* **TEXTE DE LECTURE**
====

Notebook permettant de charger la source de données WEB.

Initialization: true / false, permet de faire un init / run du chargement. Un init efface le paramètre qui stocke le timestamp du dernier chargement réussi et la table destination dans silver, avant de faire le chargement.

In [0]:
%run ./Utils/COMMON

In [0]:
import os
from datetime import datetime

dbutils.widgets.text('init', 'false', 'Initialization')

init: bool = (dbutils.widgets.get('init') == 'true')
start_date = datetime.utcnow()
input_path = "dbfs:/mnt/dlk/bronze/WEB/eurofxref/"
output_path = "dbfs:/mnt/dlk/silver/WEB/eurofxref"
storage_account_name = os.getenv('STORAGE_ACCOUNT')

In [0]:
if init :
  # Suppression des tables delta dans silver
  print(output_path)
  try : 
    dbutils.fs.ls(output_path)
    dbutils.fs.rm(output_path, True)
  except : 
    print(f"folder {output_path} doesn't exist")
    
  # Suppression des paramètres de dernier chargement pour tout recharger.
  LIN_delete_loading_parameter(storage_account_name, input_path)

====

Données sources
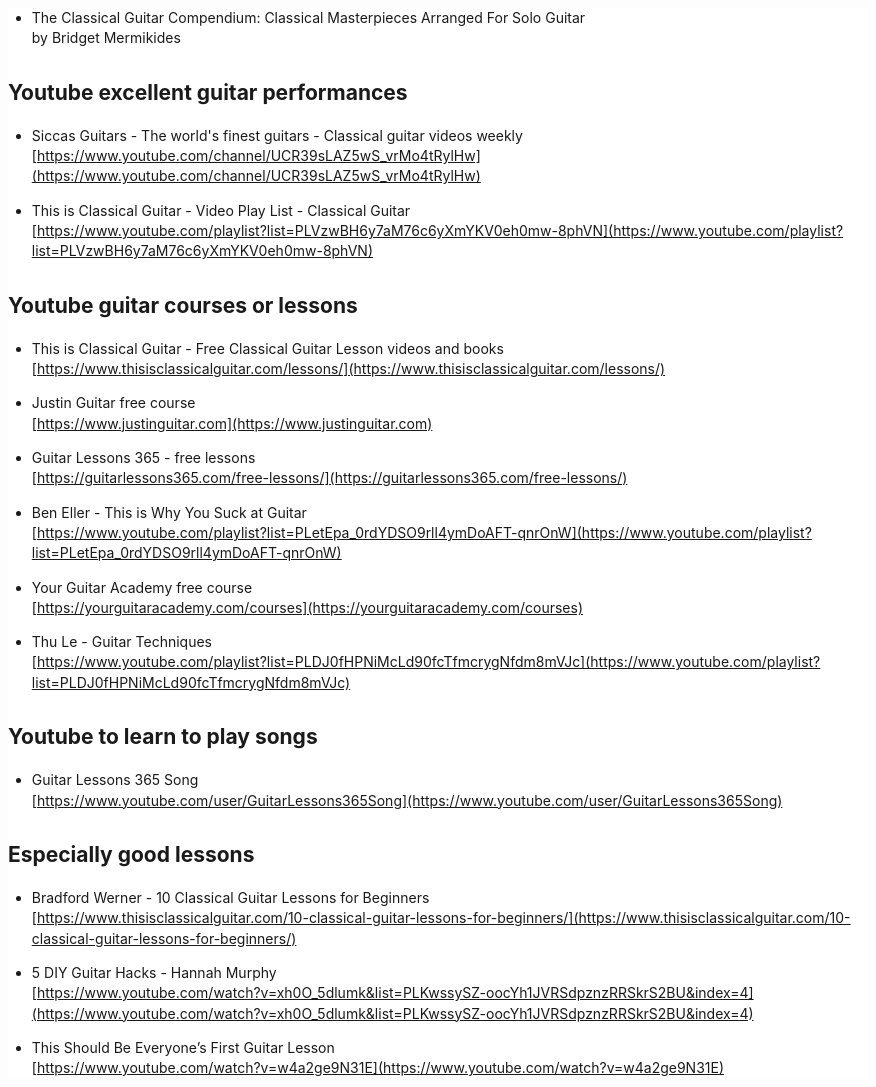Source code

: * The Classical Guitar Compendium: Classical Masterpieces Arranged For Solo Guitar <br>
  by Bridget Mermikides


## Youtube excellent guitar performances

* Siccas Guitars - The world's finest guitars - Classical guitar videos weekly <br>
  [https://www.youtube.com/channel/UCR39sLAZ5wS_vrMo4tRylHw](https://www.youtube.com/channel/UCR39sLAZ5wS_vrMo4tRylHw)

* This is Classical Guitar - Video Play List - Classical Guitar <br>
  [https://www.youtube.com/playlist?list=PLVzwBH6y7aM76c6yXmYKV0eh0mw-8phVN](https://www.youtube.com/playlist?list=PLVzwBH6y7aM76c6yXmYKV0eh0mw-8phVN)


## Youtube guitar courses or lessons

* This is Classical Guitar - Free Classical Guitar Lesson videos and books <br>
  [https://www.thisisclassicalguitar.com/lessons/](https://www.thisisclassicalguitar.com/lessons/) 

* Justin Guitar free course <br>
  [https://www.justinguitar.com](https://www.justinguitar.com) 

* Guitar Lessons 365 - free lessons <br>
  [https://guitarlessons365.com/free-lessons/](https://guitarlessons365.com/free-lessons/) 

* Ben Eller - This is Why You Suck at Guitar <br>
  [https://www.youtube.com/playlist?list=PLetEpa_0rdYDSO9rll4ymDoAFT-qnrOnW](https://www.youtube.com/playlist?list=PLetEpa_0rdYDSO9rll4ymDoAFT-qnrOnW) 

* Your Guitar Academy free course <br>
  [https://yourguitaracademy.com/courses](https://yourguitaracademy.com/courses) 

* Thu Le - Guitar Techniques <br>
  [https://www.youtube.com/playlist?list=PLDJ0fHPNiMcLd90fcTfmcrygNfdm8mVJc](https://www.youtube.com/playlist?list=PLDJ0fHPNiMcLd90fcTfmcrygNfdm8mVJc)

## Youtube to learn to play songs

* Guitar Lessons 365 Song <br>
  [https://www.youtube.com/user/GuitarLessons365Song](https://www.youtube.com/user/GuitarLessons365Song) 


## Especially good lessons

* Bradford Werner - 10 Classical Guitar Lessons for Beginners <br>
  [https://www.thisisclassicalguitar.com/10-classical-guitar-lessons-for-beginners/](https://www.thisisclassicalguitar.com/10-classical-guitar-lessons-for-beginners/)

* 5 DIY Guitar Hacks - Hannah Murphy <br>
  [https://www.youtube.com/watch?v=xh0O_5dlumk&list=PLKwssySZ-oocYh1JVRSdpznzRRSkrS2BU&index=4](https://www.youtube.com/watch?v=xh0O_5dlumk&list=PLKwssySZ-oocYh1JVRSdpznzRRSkrS2BU&index=4)

* This Should Be Everyone’s First Guitar Lesson <br>
  [https://www.youtube.com/watch?v=w4a2ge9N31E](https://www.youtube.com/watch?v=w4a2ge9N31E)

====

* **CONSIGNE**
Répondez aux questions suivantes à partir du notebook de chargement :
1. Qu'efface un init avant le chargement ?
2. Quelle valeur par défaut le widget « init » reçoit-il ?
3. Quel chemin est attribué à la variable output_path ?
Appuyez-vous exclusivement sur le notebook pour répondre.

* **CORRIGÉ**
1. Le paramètre qui stocke le timestamp du dernier chargement réussi, ainsi que la table destination dans silver.
2. La valeur « false ».
3. Le chemin « dbfs:/mnt/dlk/silver/WEB/eurofxref ».